Pour en revenir à la question posée en introduction, il apparaît que « loin de l’image enchantée d’un dialogue entre les cultures » (p. 396), le courant de littérature mondialisée observable à notre époque est le produit du mode industriel et d’une « quête de la rentabilité à court terme » (ibid.). Des stratégies de résistance à la marchandisation croissante des biens culturels se font toutefois jour, notamment au « pôle intellectuel de l’édition française (en particulier des petits éditeurs) » (p. 398). Ainsi, la mondialisation est un processus complexe, selon G. Sapiro, « qui n’est pas le simple reflet d’un impérialisme économique, mais implique aussi des modes de résistance à cette domination » (ibid.) : Essor du livre (et maintien de critères intellectuels), grande diversité des langues traduites, discours critiques à diffusion mondiale. En conclusion, G. Sapiro souhaite la mise en place de programmes de recherche qui étudieraient les échanges internationaux en sciences humaines et sociales et articuleraient ces domaines avec leurs champs nationaux respectifs.

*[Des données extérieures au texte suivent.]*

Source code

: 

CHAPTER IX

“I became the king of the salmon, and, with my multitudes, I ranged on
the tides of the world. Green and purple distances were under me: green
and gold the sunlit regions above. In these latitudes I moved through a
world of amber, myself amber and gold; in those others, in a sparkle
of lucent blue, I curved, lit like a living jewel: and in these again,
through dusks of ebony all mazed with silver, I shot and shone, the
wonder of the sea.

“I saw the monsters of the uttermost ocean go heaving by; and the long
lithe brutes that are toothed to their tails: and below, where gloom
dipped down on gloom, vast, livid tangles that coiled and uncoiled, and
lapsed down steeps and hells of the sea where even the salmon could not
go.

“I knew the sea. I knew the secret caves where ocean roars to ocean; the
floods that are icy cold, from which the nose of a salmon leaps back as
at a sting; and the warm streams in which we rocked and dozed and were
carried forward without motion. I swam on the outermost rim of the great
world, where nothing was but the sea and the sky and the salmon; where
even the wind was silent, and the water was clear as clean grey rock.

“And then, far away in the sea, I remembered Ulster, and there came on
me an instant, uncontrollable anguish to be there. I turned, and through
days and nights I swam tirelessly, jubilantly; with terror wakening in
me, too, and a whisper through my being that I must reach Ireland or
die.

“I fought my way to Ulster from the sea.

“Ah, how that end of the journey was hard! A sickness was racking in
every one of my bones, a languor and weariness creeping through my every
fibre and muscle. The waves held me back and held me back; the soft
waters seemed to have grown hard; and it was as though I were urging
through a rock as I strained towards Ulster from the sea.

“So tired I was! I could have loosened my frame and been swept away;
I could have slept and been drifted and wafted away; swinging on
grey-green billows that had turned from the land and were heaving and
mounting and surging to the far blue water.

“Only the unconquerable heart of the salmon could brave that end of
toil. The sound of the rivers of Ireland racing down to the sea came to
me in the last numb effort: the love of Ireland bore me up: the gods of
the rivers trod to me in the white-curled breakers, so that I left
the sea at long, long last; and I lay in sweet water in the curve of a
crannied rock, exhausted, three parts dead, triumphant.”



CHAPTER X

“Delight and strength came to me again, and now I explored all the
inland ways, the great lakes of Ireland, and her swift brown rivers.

Avec cet ouvrage, Gisèle Sapiro et son équipe s’installent aux premiers rangs de la sociologie de la traduction, dans la foulée des idées de Pierre Bourdieu. L’enquête centrée sur la France et le français réalise une sociologie externe du phénomène de la traduction; elle vient compléter les analyses sociologiques internes de la traduction, lesquelles commencent à apparaître dans le champ de la traductologie. Les deux perspectives (sociologie externe et sociologie interne) sont dissociées temporairement, pour les besoins de la recherche, et cela conformément à certaines exigences de la méthode de Pierre Bourdieu. Elles font plus que se compléter : la traduction est une seule réalité culturelle dont on pourra dès lors avoir une vision générale. Tel est sans doute l’un des acquis les plus considérables de l’enquête de Gisèle Sapiro qui manipule des données parfois lacunaires, parfois disparates, et qu’il n’est pas toujours facile à analyser.